Since, ${ 30 }^{ x }={ 2 }^{ x }{ 3 }^{ x }{ 5 }^{ x }$ .We need to find the power of $5$ in $345!$ ,i.e. $=\left\lfloor \frac { 345 }{ 5 } \right\rfloor +\left\lfloor \frac { 345 }{ 25 } \right\rfloor +\left\lfloor \frac { 345 }{ 125 } \right\rfloor +\left\lfloor \frac { 345 }{ 625 } \right\rfloor +...\\ =69+13+2+0+0+0+....\\ =\boxed{84}$

The Power of 2 in 345! =

[345/2] + [345/4] + [345/8] + [345/16] +[345/32] +[345/64] +[345/128] +

[345/256] + [345/512] + ............ = 172 + 86 + 43 + 21 + 10 + 5 + 2 + 1 + 0 + 0 + .......

= 340

The power of 3 in 345! =

[345/3] + [345/9] +[345/27] +[345/81] +[345/243] +[345/729] + .... =

115 + 38 + 12 + 4 + 1 + 0 + 0 + ..... = 170

The power of 5 in 345! =

[345/5] +[345/25] +[345/125] +[345/625] + ... = 69 + 13 + 2 + 0 + 0 + ..... = 84

Then

345! = (2^340)(3^170)(5^84)(7^a)(11^b)(13^c) .... .............. (1)

30^x = (2^x)(3^x)(5^x) ................... (2)

From (1), (2)

x = ............., -4, -3, -2, -1, 0, 1, 2, 3, 4, ........., 84

Then, the maximum value of x = 84

This can be expressed as 345!/(2 * 3 * 5)^x which then can be expressed as 345!/(2^x * 3^x * 5^x) We can then find the number of times 2, 3, or 5 becomes a factor in 345! The least number of times becomes x.
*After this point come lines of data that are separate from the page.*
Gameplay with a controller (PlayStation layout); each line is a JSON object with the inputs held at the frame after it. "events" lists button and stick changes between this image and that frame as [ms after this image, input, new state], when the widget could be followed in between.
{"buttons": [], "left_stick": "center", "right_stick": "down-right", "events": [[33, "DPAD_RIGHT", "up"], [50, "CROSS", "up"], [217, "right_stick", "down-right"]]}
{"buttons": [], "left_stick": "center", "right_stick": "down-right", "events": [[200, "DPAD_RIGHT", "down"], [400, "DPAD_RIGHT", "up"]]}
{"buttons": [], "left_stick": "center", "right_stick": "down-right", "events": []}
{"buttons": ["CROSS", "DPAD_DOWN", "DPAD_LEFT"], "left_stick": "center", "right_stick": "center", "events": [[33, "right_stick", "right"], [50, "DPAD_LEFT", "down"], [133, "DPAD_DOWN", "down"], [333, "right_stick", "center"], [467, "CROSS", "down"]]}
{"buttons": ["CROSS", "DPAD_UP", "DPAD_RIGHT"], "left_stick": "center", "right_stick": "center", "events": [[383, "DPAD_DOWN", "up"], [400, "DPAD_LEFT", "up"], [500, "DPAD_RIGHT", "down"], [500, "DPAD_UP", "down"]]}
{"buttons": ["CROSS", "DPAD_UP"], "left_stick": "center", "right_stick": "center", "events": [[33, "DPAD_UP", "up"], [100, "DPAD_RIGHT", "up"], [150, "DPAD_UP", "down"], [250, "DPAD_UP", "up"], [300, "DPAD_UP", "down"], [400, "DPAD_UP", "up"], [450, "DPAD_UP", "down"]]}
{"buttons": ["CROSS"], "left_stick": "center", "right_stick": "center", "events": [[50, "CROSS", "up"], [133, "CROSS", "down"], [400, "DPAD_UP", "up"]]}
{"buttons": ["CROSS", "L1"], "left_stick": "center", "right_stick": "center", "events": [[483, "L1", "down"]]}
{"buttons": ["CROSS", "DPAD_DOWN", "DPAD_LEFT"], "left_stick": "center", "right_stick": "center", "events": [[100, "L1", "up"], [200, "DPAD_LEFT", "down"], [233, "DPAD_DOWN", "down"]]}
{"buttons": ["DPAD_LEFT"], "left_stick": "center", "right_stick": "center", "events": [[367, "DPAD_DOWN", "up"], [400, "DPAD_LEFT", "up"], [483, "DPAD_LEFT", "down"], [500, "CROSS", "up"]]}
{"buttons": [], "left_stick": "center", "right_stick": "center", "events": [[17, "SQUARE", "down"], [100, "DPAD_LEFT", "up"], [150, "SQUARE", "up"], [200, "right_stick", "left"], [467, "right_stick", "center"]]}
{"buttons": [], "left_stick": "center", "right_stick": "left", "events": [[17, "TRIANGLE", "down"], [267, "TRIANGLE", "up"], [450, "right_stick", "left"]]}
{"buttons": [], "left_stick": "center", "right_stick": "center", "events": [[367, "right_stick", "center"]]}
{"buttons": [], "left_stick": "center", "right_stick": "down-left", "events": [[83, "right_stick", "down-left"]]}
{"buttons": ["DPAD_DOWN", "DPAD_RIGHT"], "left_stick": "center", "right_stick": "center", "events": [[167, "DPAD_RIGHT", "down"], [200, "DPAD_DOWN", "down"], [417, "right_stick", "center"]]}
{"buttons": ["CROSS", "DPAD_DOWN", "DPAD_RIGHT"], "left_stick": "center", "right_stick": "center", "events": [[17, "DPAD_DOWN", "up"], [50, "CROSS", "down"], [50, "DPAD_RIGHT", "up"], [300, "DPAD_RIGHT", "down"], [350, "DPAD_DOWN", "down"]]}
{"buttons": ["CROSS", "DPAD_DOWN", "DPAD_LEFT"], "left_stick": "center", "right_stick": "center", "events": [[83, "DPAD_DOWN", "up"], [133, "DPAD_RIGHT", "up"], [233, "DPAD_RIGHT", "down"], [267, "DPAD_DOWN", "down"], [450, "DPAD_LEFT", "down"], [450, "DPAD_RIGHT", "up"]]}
Because 5 is the biggest and there are all in the same exponent of 1 we can simply consider 5 as there will be more 3s or 2s in the numerator

The number of 5s in the expression 345! or 1 x 2 x 3 x ..... x 345 can be shown by: Numbers Divisible by 5 + Numbers Divisible by 25 + Numbers Divisible by 125 The reason is that 25 = 5 x 5 and you can have 2 5s there but one is already counted when we got the numbers divisible by 5, similarly the numbers divisible by 125 would have 5 x 5 x 5 but 2 of the 5s are counted by divisibility of 5 and 25 so we need to add only 1 more for every number divisible by 125.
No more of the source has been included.